Falhas de natureza estrutural são aquelas que dependem de
um padrão determinado. Numa dada situação econômica e social, os agentes econômicos
se caracterizam pela forma e pela estrutura com que operam nos mercados. O
economista Ronald Coase chama a tal estrutura de "firmas", ou, nos termos que
lhe são caros, um feixe de contratos com vistas a organizar a produção através
dos mecanismos de preços que podem tomar diversas formas organizacionais. Essas
"firmas" afetam por um lado, de modo intenso, o funcionamento do mercado quanto
ao seu padrão de comportamento, mas também estão, ao mesmo tempo, sujeitas à ação
das inúmeras variáveis de mercado que nele atuam e o influenciam.
A primeira dessas falhas caracteriza-se pela formação dos
monopólios. Os monopólios existem quando se tem presente uma de três condições:
um único vendedor ocupa o mercado inteiro; um produto comercializado se reveste
de características únicas, no sentido de não ser substituível; existem restrições
substanciais à entrada de concorrentes e desigualdade de mecanismos de saída
destes do mercado.
O monopólio é natural quando as economias de escala
existentes no processo de produção são tão relevantes que o mercado inteiro
pode ou poderia ser atendido pelo menor preço, por uma única empresa.
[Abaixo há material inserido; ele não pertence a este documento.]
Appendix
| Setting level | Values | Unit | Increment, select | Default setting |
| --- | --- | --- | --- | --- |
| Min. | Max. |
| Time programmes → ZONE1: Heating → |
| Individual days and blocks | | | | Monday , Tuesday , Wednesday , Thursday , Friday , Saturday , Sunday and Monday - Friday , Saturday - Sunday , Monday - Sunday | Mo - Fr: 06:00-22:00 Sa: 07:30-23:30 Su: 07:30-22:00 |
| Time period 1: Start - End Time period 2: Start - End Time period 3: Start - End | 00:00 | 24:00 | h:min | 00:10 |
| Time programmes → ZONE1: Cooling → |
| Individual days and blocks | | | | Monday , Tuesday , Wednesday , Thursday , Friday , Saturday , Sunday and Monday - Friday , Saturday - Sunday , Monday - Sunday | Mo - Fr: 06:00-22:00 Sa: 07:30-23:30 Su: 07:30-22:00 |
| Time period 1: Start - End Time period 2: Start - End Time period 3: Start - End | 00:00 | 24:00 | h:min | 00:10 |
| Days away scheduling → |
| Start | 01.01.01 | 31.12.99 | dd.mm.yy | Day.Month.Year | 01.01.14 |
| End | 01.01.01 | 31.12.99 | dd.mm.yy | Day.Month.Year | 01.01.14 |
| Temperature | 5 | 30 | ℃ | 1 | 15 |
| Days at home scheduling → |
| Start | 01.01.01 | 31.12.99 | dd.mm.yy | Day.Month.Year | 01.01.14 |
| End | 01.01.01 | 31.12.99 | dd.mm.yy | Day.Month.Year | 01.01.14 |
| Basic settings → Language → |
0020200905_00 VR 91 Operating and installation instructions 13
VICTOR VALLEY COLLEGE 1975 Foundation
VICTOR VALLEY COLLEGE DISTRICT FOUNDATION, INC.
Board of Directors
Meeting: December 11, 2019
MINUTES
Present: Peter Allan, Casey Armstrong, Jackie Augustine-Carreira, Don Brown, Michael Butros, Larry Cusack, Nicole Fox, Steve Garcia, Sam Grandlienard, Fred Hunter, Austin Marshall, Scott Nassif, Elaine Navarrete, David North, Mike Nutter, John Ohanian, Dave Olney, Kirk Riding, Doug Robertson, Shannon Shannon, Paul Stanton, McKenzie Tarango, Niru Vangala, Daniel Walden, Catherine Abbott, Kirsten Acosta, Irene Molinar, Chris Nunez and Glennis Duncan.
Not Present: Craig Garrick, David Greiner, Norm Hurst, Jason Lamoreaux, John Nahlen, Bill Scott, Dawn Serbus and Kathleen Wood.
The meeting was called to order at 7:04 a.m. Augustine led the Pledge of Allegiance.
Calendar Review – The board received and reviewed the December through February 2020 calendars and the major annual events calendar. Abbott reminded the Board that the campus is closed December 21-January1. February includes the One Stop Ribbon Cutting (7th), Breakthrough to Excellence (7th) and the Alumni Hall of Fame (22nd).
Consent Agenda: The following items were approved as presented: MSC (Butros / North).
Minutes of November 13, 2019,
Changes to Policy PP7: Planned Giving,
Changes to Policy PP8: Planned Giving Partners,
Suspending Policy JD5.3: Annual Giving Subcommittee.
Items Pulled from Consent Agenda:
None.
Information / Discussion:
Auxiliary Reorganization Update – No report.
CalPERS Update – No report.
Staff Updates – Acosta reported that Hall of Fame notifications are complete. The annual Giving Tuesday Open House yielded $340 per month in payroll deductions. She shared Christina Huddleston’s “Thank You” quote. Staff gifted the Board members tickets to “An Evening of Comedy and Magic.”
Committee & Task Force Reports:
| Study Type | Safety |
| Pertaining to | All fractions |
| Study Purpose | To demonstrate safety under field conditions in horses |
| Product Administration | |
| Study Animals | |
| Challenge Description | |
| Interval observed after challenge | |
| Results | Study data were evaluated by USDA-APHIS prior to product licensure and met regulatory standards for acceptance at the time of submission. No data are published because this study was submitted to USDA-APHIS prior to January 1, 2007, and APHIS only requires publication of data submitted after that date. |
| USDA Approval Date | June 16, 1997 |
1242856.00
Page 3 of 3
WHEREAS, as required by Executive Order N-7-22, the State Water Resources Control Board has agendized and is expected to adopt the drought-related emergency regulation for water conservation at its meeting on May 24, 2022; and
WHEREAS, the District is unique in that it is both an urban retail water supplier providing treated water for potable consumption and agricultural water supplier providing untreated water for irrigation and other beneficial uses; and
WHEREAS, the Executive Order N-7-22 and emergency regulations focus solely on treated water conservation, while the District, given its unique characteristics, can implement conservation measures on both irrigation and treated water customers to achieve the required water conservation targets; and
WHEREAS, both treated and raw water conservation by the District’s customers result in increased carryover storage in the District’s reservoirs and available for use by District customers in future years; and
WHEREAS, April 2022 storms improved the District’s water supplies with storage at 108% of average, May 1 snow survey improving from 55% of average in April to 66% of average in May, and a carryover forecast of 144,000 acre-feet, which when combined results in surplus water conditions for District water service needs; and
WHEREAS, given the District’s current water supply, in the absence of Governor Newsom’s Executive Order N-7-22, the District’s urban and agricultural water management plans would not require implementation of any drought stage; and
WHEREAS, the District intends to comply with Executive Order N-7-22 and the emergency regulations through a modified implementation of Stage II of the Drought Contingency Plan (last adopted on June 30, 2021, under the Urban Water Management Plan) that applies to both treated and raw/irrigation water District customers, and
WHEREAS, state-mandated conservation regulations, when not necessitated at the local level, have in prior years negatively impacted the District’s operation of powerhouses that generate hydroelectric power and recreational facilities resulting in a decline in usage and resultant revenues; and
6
Por
exemplo, não faria sentido econômico ou prático duas ferrovias cumprirem o
mesmo percurso ou, ainda, dois portos atenderem a mesma região geográfica; os
custos unitários, se houvesse concorrência, seriam de tal magnitude que
inviabilizariam as economias de escala.
O monopólio tem sua origem definida por condições
distintas: uma única "firma" é detentora dos recursos essenciais para a produção
de um determinado bem; o Estado concede a uma única "firma" o direito de
exploração, produção, comercialização ou distribuição de uma dada atividade
econômica ou de um determinado bem; os custos de produção tornam uma única
firma mais eficiente do que um grande número de concorrentes por meio das
economias de escala.
As externalidades constituem a segunda dessas falhas de
mercado estruturais e a conseqüência dos monopólios, nesta nossa análise.
Existem externalidades, do ponto de vista estrutural, quando o preço de um
produto não reflete o seu custo para a sociedade. Não por outra razão que
muitos autores afirmam que externalidades existem quando um agente econômico não
incorre nem incorpora todos os seus custos. No caso dos monopólios, a
externalidade é claramente negativa: como ele não reflete todos os custos
incorridos por cada unidade produtiva, os monopólios acabam se tornando
rentistas, apropriando de parcelas extorsivas de lucro.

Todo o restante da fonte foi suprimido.